Historical population
| Census | Pop. | Note | %± |
| 1900 | 298 |  | — |
| 1910 | 270 |  | −9.4% |
| 1920 | 239 |  | −11.5% |
| 1930 | 236 |  | −1.3% |
| 1940 | 216 |  | −8.5% |
| 1950 | 204 |  | −5.6% |
| 1960 | 263 |  | 28.9% |
| 1970 | 291 |  | 10.6% |
| 1980 | 228 |  | −21.6% |
| 1990 | 206 |  | −9.6% |
| 2000 | 218 |  | 5.8% |
| 2010 | 189 |  | −13.3% |
| 2020 | 205 |  | 8.5% |
| 2023 (est.) | 200 | Decrease | −2.4% |
U.S. Decennial Census

===2010 census===
As of the census of 2010, there were 189 people, 75 households, and 56 families living in the village. The population density was 630.0 PD/sqmi. There were 87 housing units at an average density of 290.0 /sqmi. The racial makeup of the village was 97.4% White, 0.5% Native American, and 2.1% from two or more races. Hispanic or Latino of any race were 1.6% of the population.
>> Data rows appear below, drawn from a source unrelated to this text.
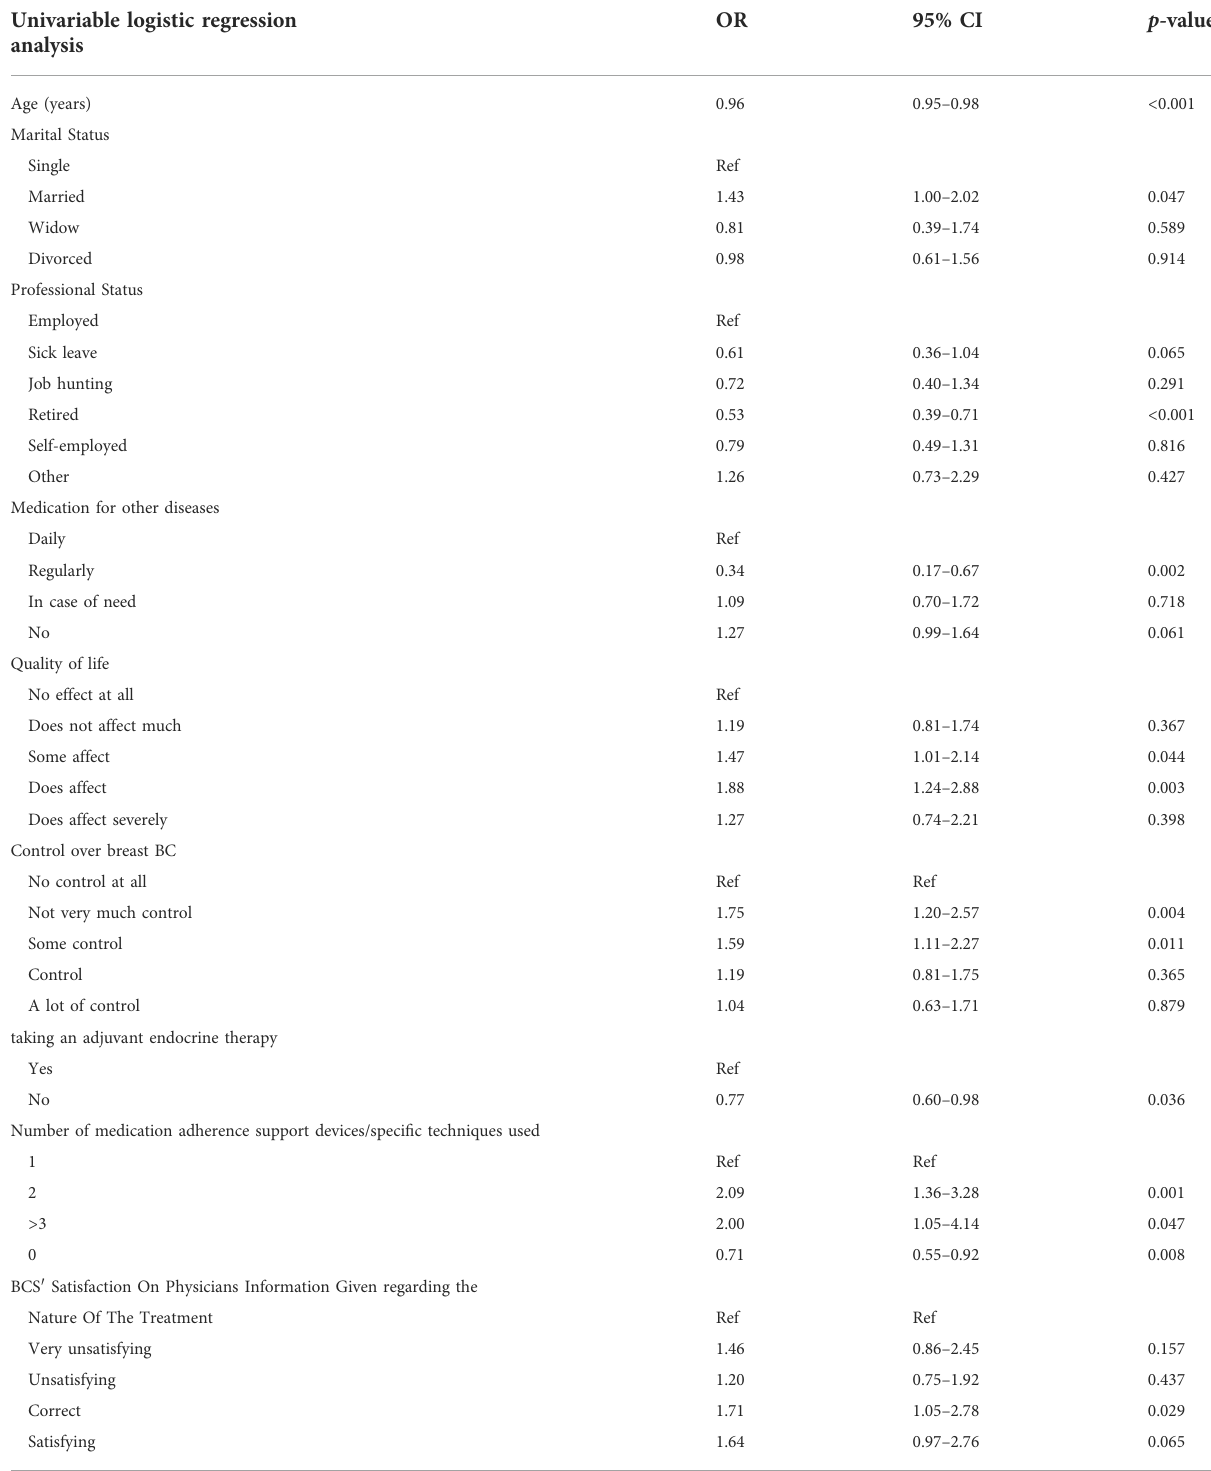
TABLE 3 Factors associated with accepting an eHealth tool to manage OHT in BCS (Seintinelles study,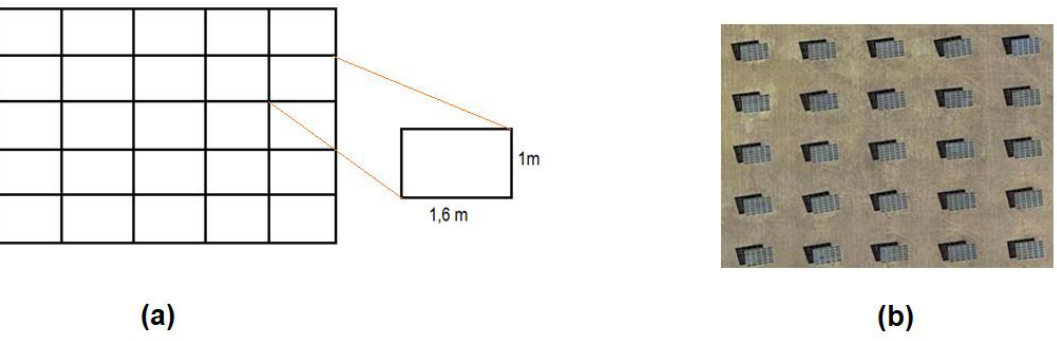
Figure 7. Design characteristics of the “El Molino” facility: ( a ) Constitution of the collectors; ( b ) Arrangement of collectors.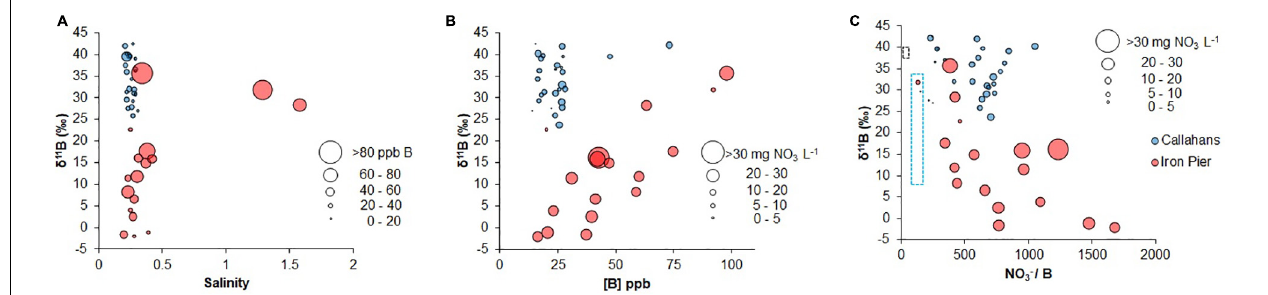
FIGURE 2 | (A) Coastal groundwater salinity vs. δ 11 B with point size reflecting B concentration (A) ; B concentration vs. δ 11 B with point size reflecting NO 3 − concentration (B) and NO 3 /B vs. δ 11 B with point size reflecting NO 3 − concentration (C) . The range of seawater ( ∼ 0.5 mg N L − 1 ) and precipitation ( ∼ 1 mg N L − 1 ) in panel (C) are represented by dashed black and blue rectangles, respectively.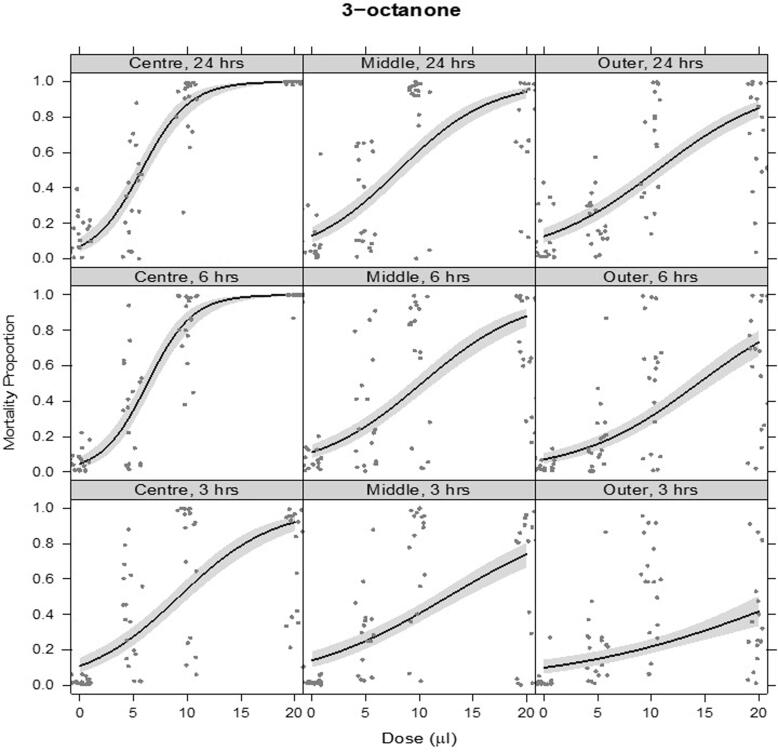
3-octanone. Proportional mortality of PPNs following VOC treatment over a range of dose concentrations (x-axis) and after varying times post treatment (panels by row: 3 hrs, 6 hrs, 24 hrs). This was assessed at varying distances from the centre of a circular arena (panels by column: Centre, Middle, Outer). Fitted lines are from a quasibinomial model of alive and dead nematodes. Shaded ribbons show 95% confidence envelopes. A small amount of horizontal ‘jitter’ was applied to visually separate overlapping data points.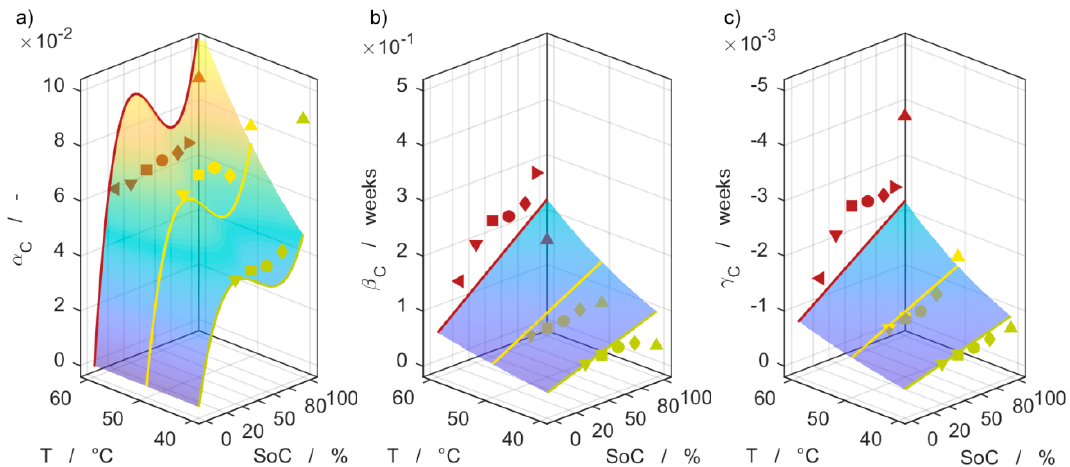
Figure 5. Comparison of the fit coefficients obtained from the 2D and 4D fits of the C C/20 degradation. The markers indicate the results of the individual 2D fits with constant ( a ) α C , ( b ) β C and ( c ) γ C . The colored lines represent the characteristic SoC pattern of the overall 4D fit evaluated at the three temperatures. The color shaded plane shows the SoC and Arrhenius temperature dependency of the 4D fit.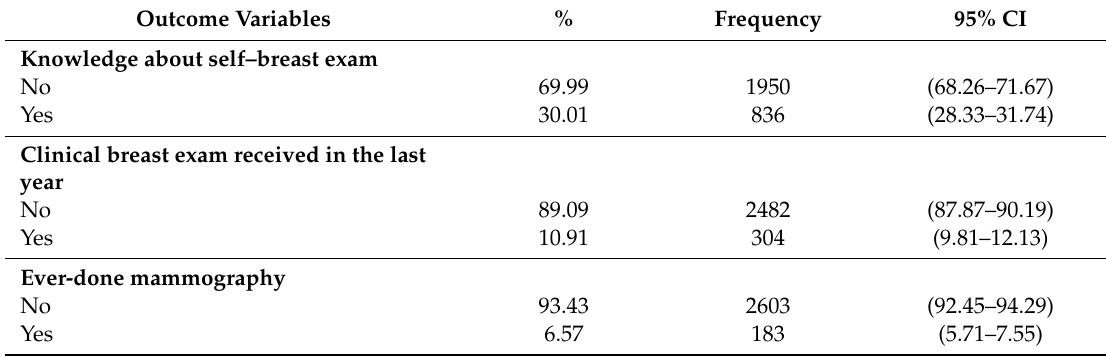
Table 1. Knowledge and uptake of breast cancer screening among Saudi women 35 + years old.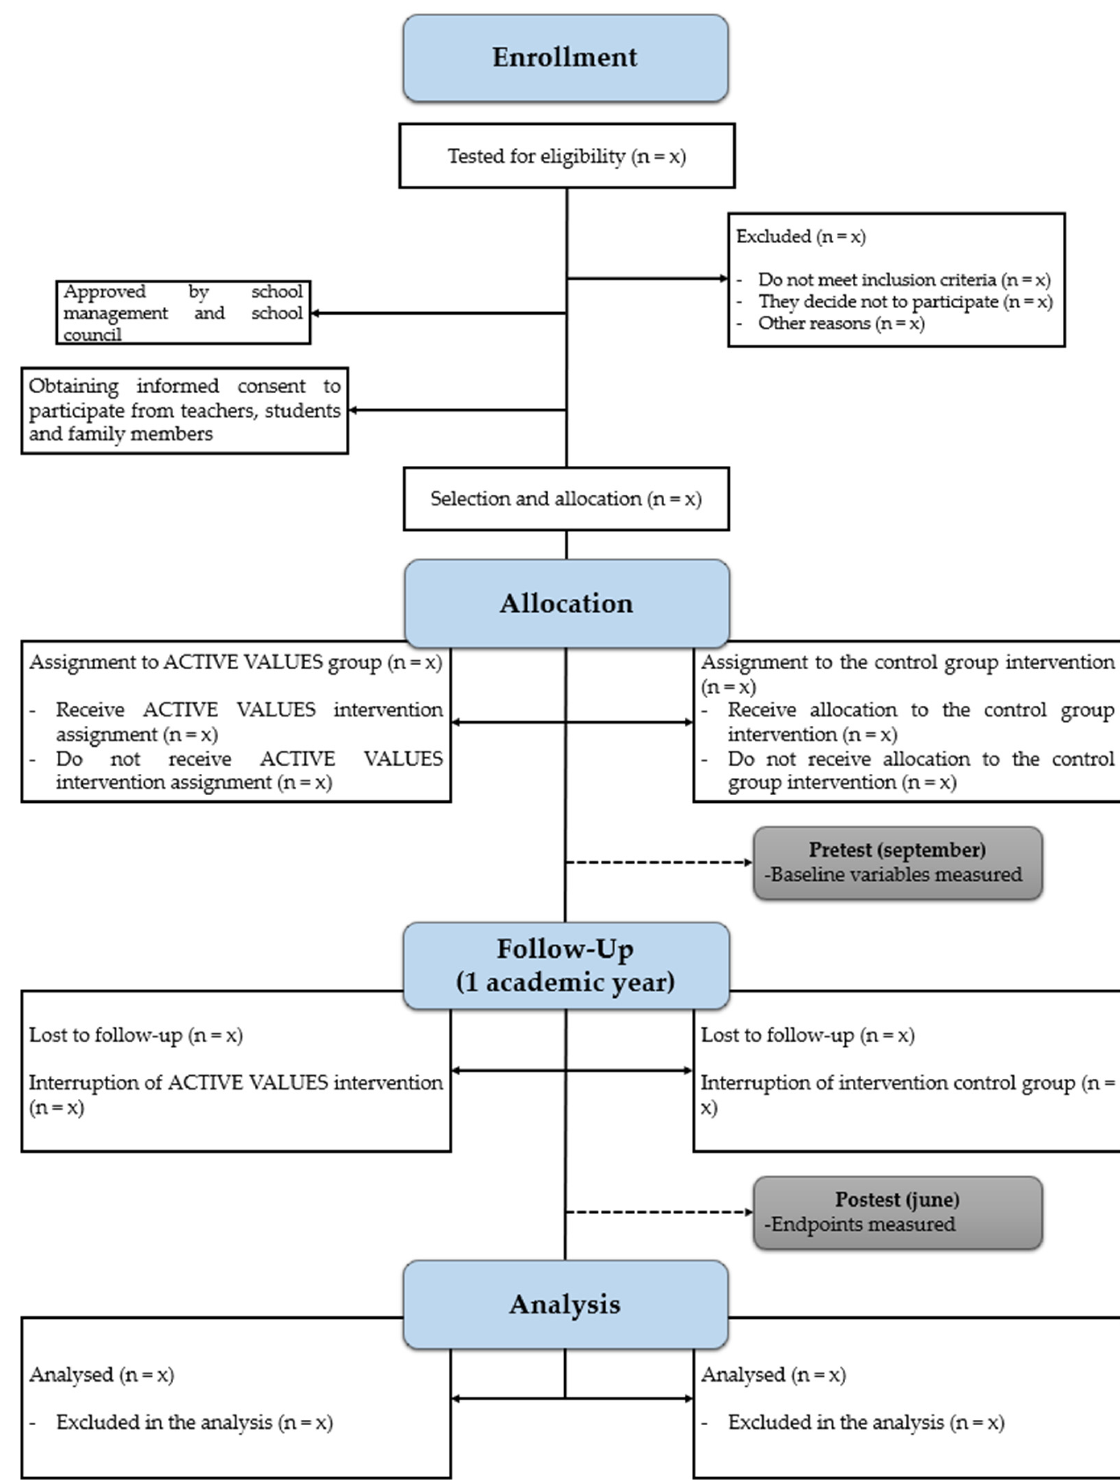
Figure 3. Participant flow diagram. Adapted from Sánchez-López et al. [7] and Toivonen et al. [26].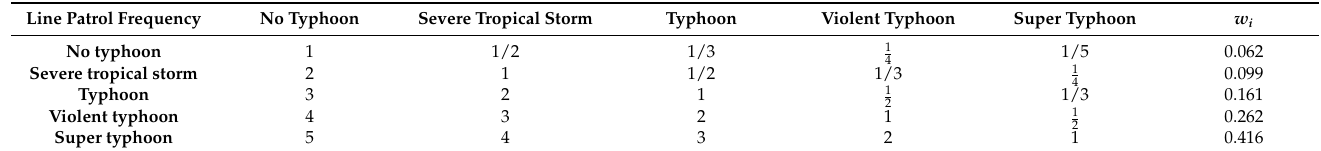
Table 6. Important degree judgment matrix of the frequency of the patrol line under different typhoon intensity.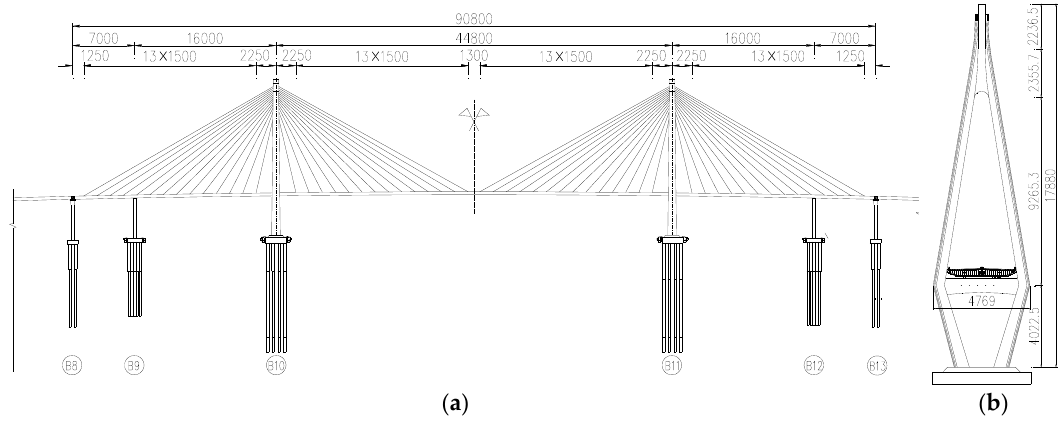
Figure 3. Cross-section of girder (Unit: mm).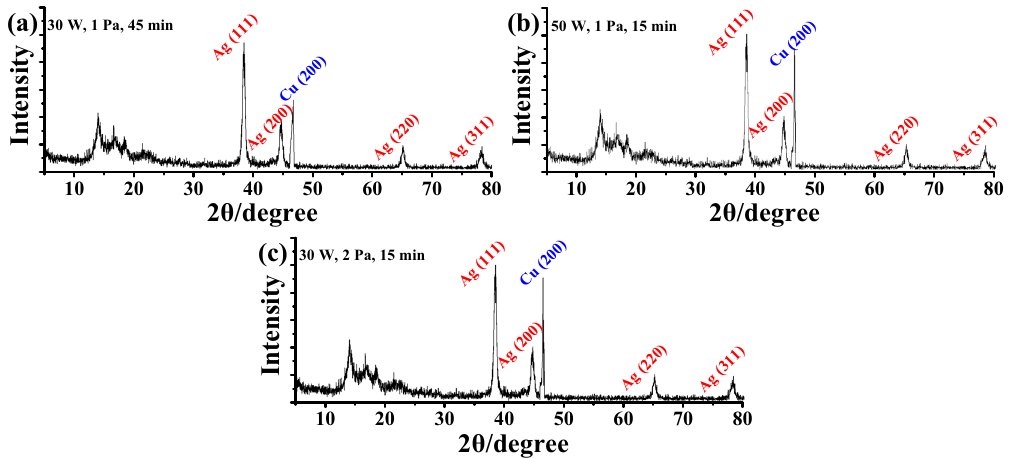
Figure 4: XRD patterns of PP samples with varying treatment conditions: ( a ) 30 W, 1 Pa, 45 min; ( b ) 50 W, 1 Pa, 15 min; and ( c ) 30 W, 2 Pa, 15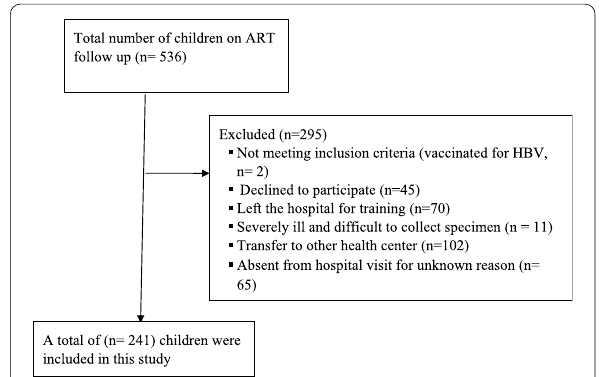
Fig. 1 The flow diagram of the inclusion process of study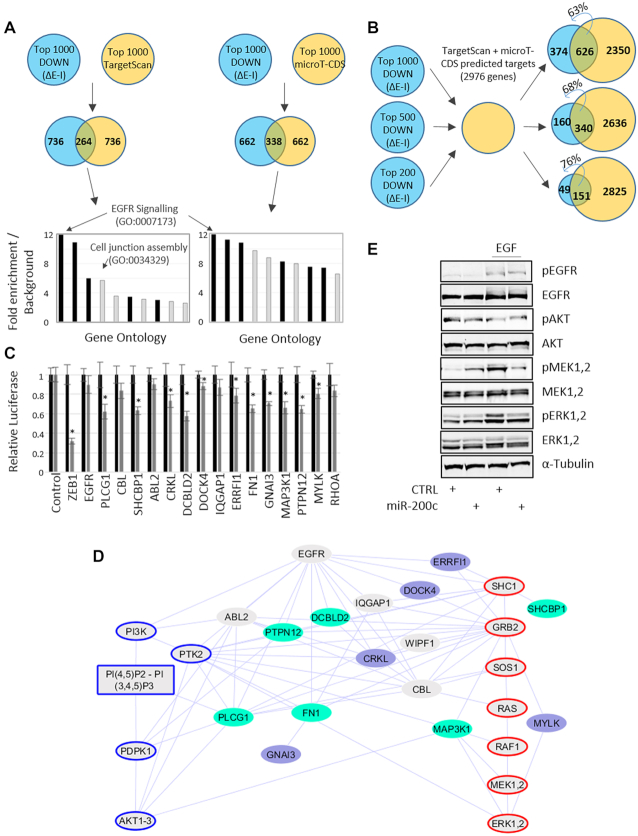
miR-200c directly co-ordinately regulates an EGF signalling network. (A) Putative direct miR-200c target genes were defined as genes in the top 1000 of all negatively post-transcriptionally regulated genes (ΔE – ΔI) that are also in the top 1000 of all predicted miR-200c targets (by TargetScan or microT-CDS). The 10 highest fold enrichments over background for the top ranking gene ontologies are indicated. Black columns represent alternate entries for the EGFR signalling pathway within the GoPanther Gene Ontology database. (B) Overlap between the 1000, 500 and 200 most post-transcriptionally downregulated genes in response to miR-200c and all miR-200c targets that are predicted by both the targetscan and microT-CDS algorithms. (C) 3′UTR-luciferase reporter assays for representative putative miR-200c targets within the EGF signalling network indicate multi-component targeting. Black bars indicate transfection of a control miRNA sequence. Gray bars indicate miR-200c co-transfection. Error bars represent standard deviation, * denote significant (P< 0.05) downregulation of the reporter in response to miR-200c as calculated by t-test. (D) Network representation of miR-200c target genes (shaded blue) within the signalling network downstream of the EGFR. Major signalling pathways leading to AKT (blue outline) and ERK (red outline) activation are adapted from KEGG pathway #04012. Edges connecting nodes represent protein-protein interactions (PPI) from the Integrated Interactions Database (IID) that are supported by experimental evidence. Darker blue shading indicates targets that were more strongly suppressed in 3′UTR luciferase assays. (E) MesHMLE cells were stimulated with EGF and the activation of EGFR, AKT, MEK and ERK (or total protein) were assessed by western blotting in the presence or absence of miR-200c expression.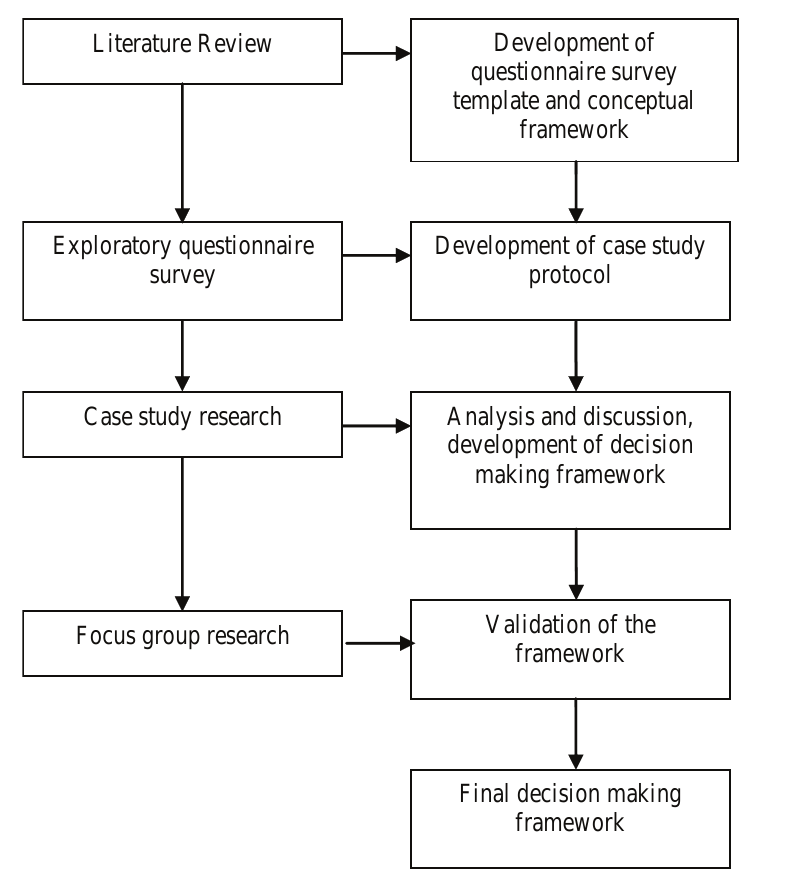
figure 2. research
There were 75 households, of which 33.3% had children under the age of 18 living with them, 64.0% were married couples living together, 8.0% had a female householder with no husband present, 2.7% had a male householder with no wife present, and 25.3% were non-families. 24.0% of all households were made up of individuals, and 10.7% had someone living alone who was 65 years of age or older. The average household size was 2.52 and the average family size was 2.91.

The median age in the village was 42.1 years. 23.8% of residents were under the age of 18; 6.3% were between the ages of 18 and 24; 23.2% were from 25 to 44; 33.4% were from 45 to 64; and 13.2% were 65 years of age or older. The gender makeup of the village was 50.3% male and 49.7% female.

===2000 census===
As of the census of 2000, there were 218 people, 86 households, and 57 families living in the village. The population density was 734.1 PD/sqmi. There were 90 housing units at an average density of 303.1 /sqmi. The racial makeup of the village was 100.00% White. Hispanic or Latino of any race were 2.75% of the population.

There were 86 households, out of which 32.6% had children under the age of 18 living with them, 59.3% were married couples living together, 7.0% had a female householder with no husband present, and 32.6% were non-families. 29.1% of all households were made up of individuals, and 14.0% had someone living alone who was 65 years of age or older. The average household size was 2.53 and the average family size was 3.16.

In the village, the population was spread out, with 27.5% under the age of 18, 6.0% from 18 to 24, 34.9% from 25 to 44, 21.1% from 45 to 64, and 10.6% who were 65 years of age or older. The median age was 37 years. For every 100 females there were 101.9 males. For every 100 females age 18 and over, there were 90.4 males.

The median income for a household in the village was $37,188, and the median income for a family was $46,250. Males had a median income of $30,417 versus $21,563 for females. The per capita income for the village was $13,847. About 1.7% of families and 5.4% of the population were below the poverty line, including 6.4% of those under the age of eighteen and none of those 65 or over.